A verdade é que após as festividades do natal e ano-novo, um espesso manto de lassidão envolve o Brasil, prostrando pessoas e instituições; as tantas categorias de servidores públicos puxam esse enorme cordão de moleza que se arrasta até os festejos momescos no mês de fevereiro. Até aí nada efetivamente ocorre e todo mundo corre para chupar canela de caranguejo nos 7.367 km de beiras de praia deste país-continente, tomar cerveja, cachaça ou uísque com água de côco e se espreguiçar em brancas redes de ventilados alpendres. Depois chega o carnaval (que nada tem de “tríduo”, como muitos apregoam: começa sempre no Sábado-Gordo e termina na Quarta-Feira de Cinzas e ai vão mesmo cinco dias! O carnaval, palavra originada da expressão latina carne vale! (“adeus, carne!”), para indicar a abstinência que antigamente era costume nos lares católicos no período da quaresma, que iniciava no último dia do entrudo (o mesmo que carnaval), ou seja, na quarta-feira de cinzas. Claro, essa carne a que se dava adeus teria duplo sentido…

Algo significativo é o papel cada vez maior do Estado nessa preguiceira que faz da nossa nação algo “devagar-quase-parando”. Ora, o movimento financeiro dos entes públicos somente se inicia no final do mês de janeiro, com o pagamento dos vencimentos, salários, soldos, proventos e pensões. Os cidadãos privados, ademais de assustados com os tantos IPTUs e IPVAs cujos carnês recebem nos primeiros dias de janeiro, têm que seguir nesse ritmo de sufocante tepidez de verão. Jean-Jacques Rousseau adverte que “é a lassidão da nossa vontade que constitui toda a nossa fraqueza, e sempre se é forte para fazer o que se quer com força”.  E quem se preocupa com esse philosophe que viveu na frígida Genebra e não tinha ideia do que seriam estes nossos “tristes trópicos” do verão de musas desnudas que douram ao sol e outras “coisitas” mais.

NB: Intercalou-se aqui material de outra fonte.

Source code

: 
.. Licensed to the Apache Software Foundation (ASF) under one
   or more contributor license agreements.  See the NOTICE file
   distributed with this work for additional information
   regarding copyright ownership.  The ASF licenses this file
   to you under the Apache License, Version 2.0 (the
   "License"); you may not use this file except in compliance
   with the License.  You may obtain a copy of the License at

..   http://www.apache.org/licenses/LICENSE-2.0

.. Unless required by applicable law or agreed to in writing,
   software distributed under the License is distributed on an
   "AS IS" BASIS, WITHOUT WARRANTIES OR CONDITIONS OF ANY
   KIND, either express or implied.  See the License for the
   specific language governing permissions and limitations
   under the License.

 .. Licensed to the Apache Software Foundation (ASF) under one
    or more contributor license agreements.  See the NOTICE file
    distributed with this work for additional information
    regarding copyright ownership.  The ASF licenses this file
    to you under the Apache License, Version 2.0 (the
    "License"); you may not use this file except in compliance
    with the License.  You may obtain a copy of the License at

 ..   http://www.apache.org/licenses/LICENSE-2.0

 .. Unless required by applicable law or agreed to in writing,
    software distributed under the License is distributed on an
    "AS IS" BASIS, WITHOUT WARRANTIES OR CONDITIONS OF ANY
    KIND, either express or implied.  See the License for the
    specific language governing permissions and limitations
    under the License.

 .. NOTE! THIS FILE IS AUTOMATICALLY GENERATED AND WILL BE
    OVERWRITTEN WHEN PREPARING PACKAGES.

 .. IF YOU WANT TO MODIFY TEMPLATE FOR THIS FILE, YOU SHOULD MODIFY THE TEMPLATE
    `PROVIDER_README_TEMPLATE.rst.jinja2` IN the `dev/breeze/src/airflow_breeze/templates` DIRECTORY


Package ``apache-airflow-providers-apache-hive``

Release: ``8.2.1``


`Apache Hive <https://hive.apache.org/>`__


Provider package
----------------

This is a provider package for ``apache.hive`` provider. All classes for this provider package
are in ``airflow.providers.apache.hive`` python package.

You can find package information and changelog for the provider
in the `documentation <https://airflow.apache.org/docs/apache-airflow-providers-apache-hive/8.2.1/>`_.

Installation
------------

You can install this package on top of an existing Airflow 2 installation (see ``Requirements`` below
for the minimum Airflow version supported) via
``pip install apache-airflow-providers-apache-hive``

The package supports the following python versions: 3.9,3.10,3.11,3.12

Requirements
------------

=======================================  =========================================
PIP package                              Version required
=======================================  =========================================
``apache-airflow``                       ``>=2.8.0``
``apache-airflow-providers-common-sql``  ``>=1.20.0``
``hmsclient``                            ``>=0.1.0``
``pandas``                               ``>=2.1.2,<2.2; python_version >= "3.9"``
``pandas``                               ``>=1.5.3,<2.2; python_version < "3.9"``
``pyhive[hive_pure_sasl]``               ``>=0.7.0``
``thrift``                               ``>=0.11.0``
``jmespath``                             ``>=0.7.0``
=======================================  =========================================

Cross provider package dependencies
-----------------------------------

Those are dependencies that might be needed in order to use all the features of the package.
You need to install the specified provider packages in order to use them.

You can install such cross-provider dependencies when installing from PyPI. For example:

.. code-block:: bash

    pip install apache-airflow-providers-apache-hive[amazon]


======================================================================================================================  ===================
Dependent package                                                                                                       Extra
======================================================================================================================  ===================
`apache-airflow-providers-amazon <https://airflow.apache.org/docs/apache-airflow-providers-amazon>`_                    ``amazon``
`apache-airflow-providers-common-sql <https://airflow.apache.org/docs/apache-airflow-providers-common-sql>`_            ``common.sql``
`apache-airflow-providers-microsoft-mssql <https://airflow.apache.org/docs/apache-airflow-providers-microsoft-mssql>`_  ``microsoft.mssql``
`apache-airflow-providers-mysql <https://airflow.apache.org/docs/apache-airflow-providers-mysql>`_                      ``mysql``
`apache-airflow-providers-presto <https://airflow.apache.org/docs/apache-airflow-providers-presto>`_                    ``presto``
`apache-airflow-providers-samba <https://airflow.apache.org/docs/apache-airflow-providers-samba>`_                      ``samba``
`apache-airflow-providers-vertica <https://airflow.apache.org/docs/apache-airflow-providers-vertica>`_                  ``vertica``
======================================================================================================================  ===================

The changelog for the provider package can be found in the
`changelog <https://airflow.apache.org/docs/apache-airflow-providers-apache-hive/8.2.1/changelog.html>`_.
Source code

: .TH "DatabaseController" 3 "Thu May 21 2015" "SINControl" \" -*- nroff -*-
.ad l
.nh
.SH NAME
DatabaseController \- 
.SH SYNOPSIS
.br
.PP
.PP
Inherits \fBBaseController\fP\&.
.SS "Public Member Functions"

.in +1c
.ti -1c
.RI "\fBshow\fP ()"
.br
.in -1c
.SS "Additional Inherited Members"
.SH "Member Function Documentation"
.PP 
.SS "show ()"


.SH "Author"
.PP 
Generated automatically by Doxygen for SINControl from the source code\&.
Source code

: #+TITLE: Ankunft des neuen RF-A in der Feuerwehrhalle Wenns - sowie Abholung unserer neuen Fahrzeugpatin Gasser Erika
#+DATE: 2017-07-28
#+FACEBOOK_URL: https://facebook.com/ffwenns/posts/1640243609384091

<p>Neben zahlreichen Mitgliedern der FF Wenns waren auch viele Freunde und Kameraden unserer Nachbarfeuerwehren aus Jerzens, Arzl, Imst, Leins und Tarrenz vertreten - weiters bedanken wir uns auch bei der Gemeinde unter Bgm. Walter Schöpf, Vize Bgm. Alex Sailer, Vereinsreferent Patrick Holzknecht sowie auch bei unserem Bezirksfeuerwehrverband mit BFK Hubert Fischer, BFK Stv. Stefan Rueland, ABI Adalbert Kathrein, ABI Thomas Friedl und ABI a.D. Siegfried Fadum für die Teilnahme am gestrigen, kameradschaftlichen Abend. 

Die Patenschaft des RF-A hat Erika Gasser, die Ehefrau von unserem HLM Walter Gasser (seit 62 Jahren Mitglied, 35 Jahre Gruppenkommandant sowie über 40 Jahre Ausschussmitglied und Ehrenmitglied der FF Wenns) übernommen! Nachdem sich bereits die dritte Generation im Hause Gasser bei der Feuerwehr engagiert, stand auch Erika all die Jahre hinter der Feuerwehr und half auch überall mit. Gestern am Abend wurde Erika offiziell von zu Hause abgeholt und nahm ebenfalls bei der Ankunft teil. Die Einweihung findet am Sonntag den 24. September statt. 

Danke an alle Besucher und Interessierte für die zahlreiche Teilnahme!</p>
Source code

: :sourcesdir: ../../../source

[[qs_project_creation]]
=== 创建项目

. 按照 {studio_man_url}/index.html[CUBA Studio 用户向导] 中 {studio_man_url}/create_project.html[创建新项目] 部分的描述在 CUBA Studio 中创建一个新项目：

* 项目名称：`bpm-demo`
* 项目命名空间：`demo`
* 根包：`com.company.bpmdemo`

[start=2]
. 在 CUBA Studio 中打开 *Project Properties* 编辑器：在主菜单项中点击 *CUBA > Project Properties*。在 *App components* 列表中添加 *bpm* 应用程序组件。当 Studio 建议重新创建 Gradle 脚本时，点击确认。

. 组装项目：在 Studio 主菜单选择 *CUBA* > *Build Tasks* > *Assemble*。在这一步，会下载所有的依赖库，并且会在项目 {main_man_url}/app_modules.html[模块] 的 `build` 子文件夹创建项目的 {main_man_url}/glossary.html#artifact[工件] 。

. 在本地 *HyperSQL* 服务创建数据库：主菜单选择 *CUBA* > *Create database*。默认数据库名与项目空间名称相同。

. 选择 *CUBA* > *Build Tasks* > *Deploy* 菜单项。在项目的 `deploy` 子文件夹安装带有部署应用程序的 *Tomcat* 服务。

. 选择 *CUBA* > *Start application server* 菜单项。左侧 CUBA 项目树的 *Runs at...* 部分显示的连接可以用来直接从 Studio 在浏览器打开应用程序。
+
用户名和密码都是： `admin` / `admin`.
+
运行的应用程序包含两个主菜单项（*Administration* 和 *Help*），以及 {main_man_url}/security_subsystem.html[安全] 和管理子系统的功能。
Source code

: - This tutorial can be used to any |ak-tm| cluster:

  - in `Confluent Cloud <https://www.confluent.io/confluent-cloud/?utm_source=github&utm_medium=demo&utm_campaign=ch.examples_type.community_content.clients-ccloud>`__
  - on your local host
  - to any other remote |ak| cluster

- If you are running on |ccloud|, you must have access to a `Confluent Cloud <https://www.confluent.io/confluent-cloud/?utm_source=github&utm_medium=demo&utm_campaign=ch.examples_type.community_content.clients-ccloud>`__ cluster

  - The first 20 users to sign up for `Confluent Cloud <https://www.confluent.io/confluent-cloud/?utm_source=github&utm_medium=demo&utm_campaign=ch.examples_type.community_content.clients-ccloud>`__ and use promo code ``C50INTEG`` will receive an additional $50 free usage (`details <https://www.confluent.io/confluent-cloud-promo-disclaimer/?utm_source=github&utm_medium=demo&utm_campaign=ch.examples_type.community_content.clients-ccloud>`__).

Quando a vida recomeça depois do carnaval, o calendário começa a ser pontilhado dos feriados mais despropositados possíveis; em grande parte, feriados religiosos num país cujo Estado de define como “laico”… O mais grave é quando um magro feriado se transforma em feriadão por força dos tais dias “imprensados” (p.ex., um feriado que cai numa quinta-feira finda por abranger a sexta-feira que é vizinha do sábado ou um feriado que cai na terça-feira “imprensa” a segunda-feira, depois do repouso da sábado e domingo). Em 2012 teremos oficialmente “apenas” 11 feriados. A estes se agregam os estaduais e municipais, para fechar a conta de cerca de 20 ou mais feriados. Em boa hora a Justiça Eleitoral estabeleceu as eleições de 2012 para dois domingos (7 e 28 de outubro).

Grave é que, no viés econômico, isto tem um custo salgado: segundo estudo encomendado pela Federação das Indústrias do Rio de Janeiro – Firjan, em cada dia parado a economia brasileira tem uma perda de no mínimo R$ 14 bilhões. Pouco importa.  Inda bem que a vida não se resume ao simples tilintar das moedas. Além do mais estamos no início de 2012 que, se estiver certa a profecia de Nostradamus, será o ano do fim do mundo, algo que faz lembrar versos de Rainer Maria Rilke, na primeira das suas Elegias de Duíno: “[…] Pois o belo não é/ Senão o início do terrível, que já a custo suportamos,/ E o admiramos tanto porque ele tranqüilamente desdenha/ Destruir-nos […]”.  É muita onda! Tudo assim levado na maciota, devagar-quase-parando, pois ninguém é de ferro.